With the vast number of bankruptcy filings and department store closure announcements over the past year, it’s safe to say the retail industry has taken a hit in the digital age. As the retail revolution continues to undergo its transition in today’s eCommerce-driven era, shopping malls are getting the brunt of the financial impact.
Big box retailers like Macy’s and Sears are closing at various locations, and mall owners are filling their voids with expensive upgrades. To help draw consumers back into shopping malls, many owners are undertaking $500,000 food court upgrades, and building out mini-golf courses, rock-climbing gyms and other experience-focused facilities.

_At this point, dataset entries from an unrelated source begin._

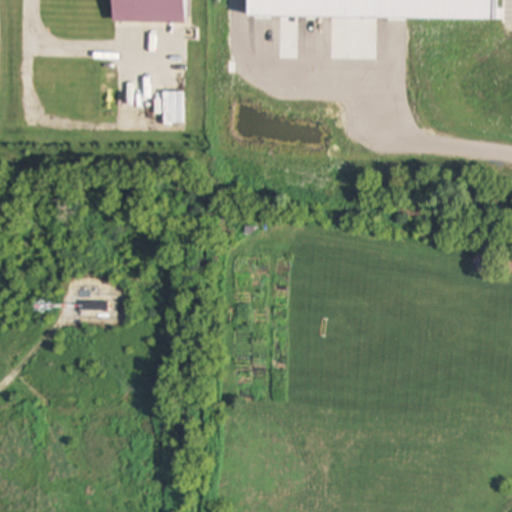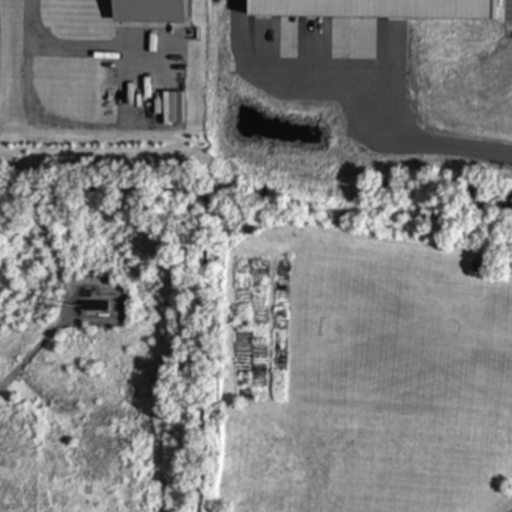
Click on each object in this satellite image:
building: (149, 12)
building: (150, 12)
road: (79, 50)
road: (352, 94)
building: (96, 307)
building: (96, 307)
park: (350, 348)
road: (23, 359)
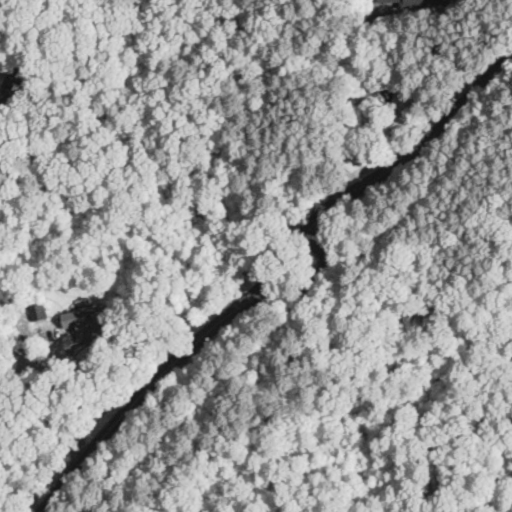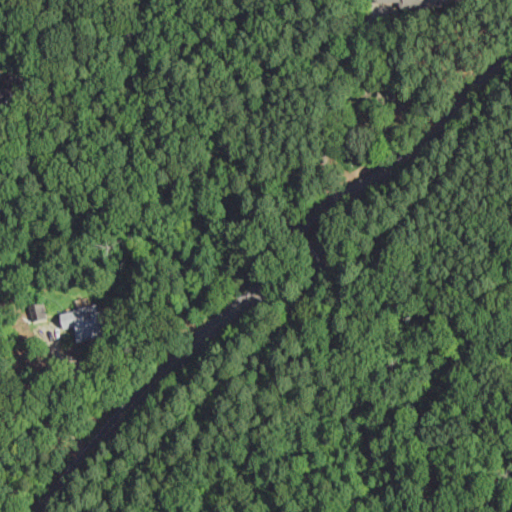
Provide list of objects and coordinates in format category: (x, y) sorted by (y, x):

eCommerce’s impact on the way people shop will likely continue to impact large-scale retail establishments. Research firm Green Street Advisors shared that investors aren’t thinking about the rising costs of maintenance on sprawling buildings like shopping malls, and vacancy rates for malls rose from 7.9 percent to 8.1 percent within the past three months. There were 4,000 store closures in 2016, and brokerage company Cushman & Wakefield is projecting an additional 13,000 will shut their doors in 2018.

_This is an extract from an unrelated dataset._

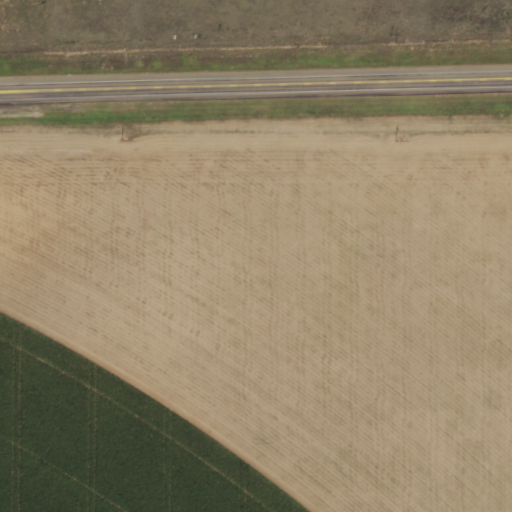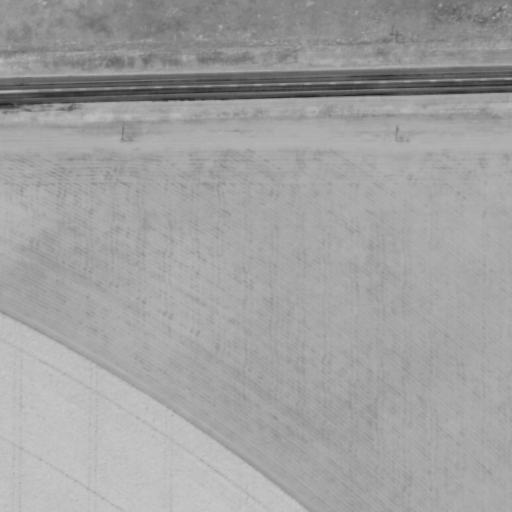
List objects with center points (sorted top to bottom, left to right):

One of the largest mall owners in the U.S., Simon Malls, shared that its redevelopment rate stemming from net operating income rose from 3.5 percent in 2010 to 16.6 percent in 2015, then saw a decline to 7.6 percent in 2016. The balancing act of filling vacant spaces in large shopping malls while maintaining foot traffic is likely to be an ongoing battle for the next few years.
David Simon, Simon Mall’s CEO, commented on how his company is changing its retail landscape to help change with the times.
“We spent a lot of capital in the portfolio to upgrade the look and feel,” Simon said. “We’re going to continue to do that. I think the returns will be there, and I don’t think the dynamics of today’s current environment have changed that.”